*ACTIVITY*
Each line from the start of the data below through the one containing "[/kc_column_te" must be reproduced exactly.

Transcribed page contents
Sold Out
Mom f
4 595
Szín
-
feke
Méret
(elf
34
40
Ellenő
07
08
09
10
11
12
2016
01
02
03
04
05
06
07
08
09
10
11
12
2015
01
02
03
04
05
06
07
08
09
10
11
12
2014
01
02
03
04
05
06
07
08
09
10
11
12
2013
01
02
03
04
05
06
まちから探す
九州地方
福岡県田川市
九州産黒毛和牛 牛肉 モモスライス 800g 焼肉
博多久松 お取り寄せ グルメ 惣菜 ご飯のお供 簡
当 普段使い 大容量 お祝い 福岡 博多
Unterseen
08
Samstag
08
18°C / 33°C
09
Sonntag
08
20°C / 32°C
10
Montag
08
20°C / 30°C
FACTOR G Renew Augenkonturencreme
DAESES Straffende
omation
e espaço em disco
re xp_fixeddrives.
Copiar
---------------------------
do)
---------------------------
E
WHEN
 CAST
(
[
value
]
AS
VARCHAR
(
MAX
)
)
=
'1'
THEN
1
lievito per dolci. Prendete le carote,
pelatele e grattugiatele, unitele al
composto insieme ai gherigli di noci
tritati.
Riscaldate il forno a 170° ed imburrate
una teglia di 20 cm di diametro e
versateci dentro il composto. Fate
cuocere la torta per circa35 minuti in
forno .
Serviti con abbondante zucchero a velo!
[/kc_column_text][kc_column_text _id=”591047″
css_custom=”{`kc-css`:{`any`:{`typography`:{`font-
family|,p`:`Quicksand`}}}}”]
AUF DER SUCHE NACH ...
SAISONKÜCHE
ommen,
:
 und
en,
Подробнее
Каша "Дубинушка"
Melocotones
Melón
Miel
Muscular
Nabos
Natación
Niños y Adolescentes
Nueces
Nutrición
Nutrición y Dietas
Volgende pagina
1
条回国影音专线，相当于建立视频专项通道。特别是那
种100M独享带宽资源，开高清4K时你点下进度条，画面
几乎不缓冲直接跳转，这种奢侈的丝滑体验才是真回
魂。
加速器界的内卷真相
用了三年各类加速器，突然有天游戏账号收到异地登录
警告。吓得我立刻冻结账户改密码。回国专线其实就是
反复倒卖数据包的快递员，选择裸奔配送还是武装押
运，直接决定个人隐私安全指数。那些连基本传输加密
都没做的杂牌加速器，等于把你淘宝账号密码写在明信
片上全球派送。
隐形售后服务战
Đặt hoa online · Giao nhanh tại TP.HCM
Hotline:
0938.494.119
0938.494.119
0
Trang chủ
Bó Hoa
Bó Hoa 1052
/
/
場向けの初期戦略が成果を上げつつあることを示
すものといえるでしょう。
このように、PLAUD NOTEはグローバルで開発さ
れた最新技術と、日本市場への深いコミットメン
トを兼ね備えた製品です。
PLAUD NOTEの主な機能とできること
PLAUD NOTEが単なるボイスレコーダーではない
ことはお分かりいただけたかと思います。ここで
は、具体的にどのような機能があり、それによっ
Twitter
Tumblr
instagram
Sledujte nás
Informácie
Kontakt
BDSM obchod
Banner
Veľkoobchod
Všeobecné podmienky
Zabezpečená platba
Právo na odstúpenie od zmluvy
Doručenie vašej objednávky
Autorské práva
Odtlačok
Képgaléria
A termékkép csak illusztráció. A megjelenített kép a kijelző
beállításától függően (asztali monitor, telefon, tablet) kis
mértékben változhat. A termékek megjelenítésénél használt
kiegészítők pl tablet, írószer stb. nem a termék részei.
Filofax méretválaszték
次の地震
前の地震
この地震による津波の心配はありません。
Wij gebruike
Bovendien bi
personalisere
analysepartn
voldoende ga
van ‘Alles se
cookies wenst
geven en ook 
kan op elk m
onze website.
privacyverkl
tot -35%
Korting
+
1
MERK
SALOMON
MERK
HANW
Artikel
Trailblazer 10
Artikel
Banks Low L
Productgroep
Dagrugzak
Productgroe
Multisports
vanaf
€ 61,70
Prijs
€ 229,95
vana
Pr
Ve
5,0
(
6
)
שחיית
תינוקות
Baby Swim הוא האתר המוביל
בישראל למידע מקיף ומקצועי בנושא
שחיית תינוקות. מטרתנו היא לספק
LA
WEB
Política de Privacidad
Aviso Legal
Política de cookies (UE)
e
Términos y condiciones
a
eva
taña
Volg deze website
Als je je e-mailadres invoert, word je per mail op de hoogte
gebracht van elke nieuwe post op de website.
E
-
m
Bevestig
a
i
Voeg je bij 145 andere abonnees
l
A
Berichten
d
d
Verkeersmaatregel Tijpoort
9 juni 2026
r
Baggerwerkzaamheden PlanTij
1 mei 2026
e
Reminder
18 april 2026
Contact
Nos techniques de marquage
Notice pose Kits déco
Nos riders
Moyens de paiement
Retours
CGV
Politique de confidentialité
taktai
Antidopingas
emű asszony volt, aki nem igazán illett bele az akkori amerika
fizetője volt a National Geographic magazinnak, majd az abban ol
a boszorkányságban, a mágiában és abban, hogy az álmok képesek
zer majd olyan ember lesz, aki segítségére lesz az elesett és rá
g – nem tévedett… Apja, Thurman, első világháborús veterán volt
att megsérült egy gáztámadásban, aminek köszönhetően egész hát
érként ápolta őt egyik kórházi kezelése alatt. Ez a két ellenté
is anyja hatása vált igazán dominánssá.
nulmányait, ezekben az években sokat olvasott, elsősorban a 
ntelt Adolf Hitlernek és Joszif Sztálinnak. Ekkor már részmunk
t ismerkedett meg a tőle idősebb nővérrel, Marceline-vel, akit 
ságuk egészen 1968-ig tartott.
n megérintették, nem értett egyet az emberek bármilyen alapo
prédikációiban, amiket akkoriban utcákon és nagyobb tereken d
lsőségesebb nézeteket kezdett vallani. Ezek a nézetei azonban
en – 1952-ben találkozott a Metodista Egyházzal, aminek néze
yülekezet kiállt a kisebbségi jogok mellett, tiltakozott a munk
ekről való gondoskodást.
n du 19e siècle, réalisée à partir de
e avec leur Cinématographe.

*OUTPUT FOR THIS TASK*
Sold Out
Mom f
4 595
Szín
-
feke
Méret
(elf
34
40
Ellenő
07
08
09
10
11
12
2016
01
02
03
04
05
06
07
08
09
10
11
12
2015
01
02
03
04
05
06
07
08
09
10
11
12
2014
01
02
03
04
05
06
07
08
09
10
11
12
2013
01
02
03
04
05
06
まちから探す
九州地方
福岡県田川市
九州産黒毛和牛 牛肉 モモスライス 800g 焼肉
博多久松 お取り寄せ グルメ 惣菜 ご飯のお供 簡
当 普段使い 大容量 お祝い 福岡 博多
Unterseen
08
Samstag
08
18°C / 33°C
09
Sonntag
08
20°C / 32°C
10
Montag
08
20°C / 30°C
FACTOR G Renew Augenkonturencreme
DAESES Straffende
omation
e espaço em disco
re xp_fixeddrives.
Copiar
---------------------------
do)
---------------------------
E
WHEN
 CAST
(
[
value
]
AS
VARCHAR
(
MAX
)
)
=
'1'
THEN
1
lievito per dolci. Prendete le carote,
pelatele e grattugiatele, unitele al
composto insieme ai gherigli di noci
tritati.
Riscaldate il forno a 170° ed imburrate
una teglia di 20 cm di diametro e
versateci dentro il composto. Fate
cuocere la torta per circa35 minuti in
forno .
Serviti con abbondante zucchero a velo!
[/kc_column_text][kc_column_text _id=”591047″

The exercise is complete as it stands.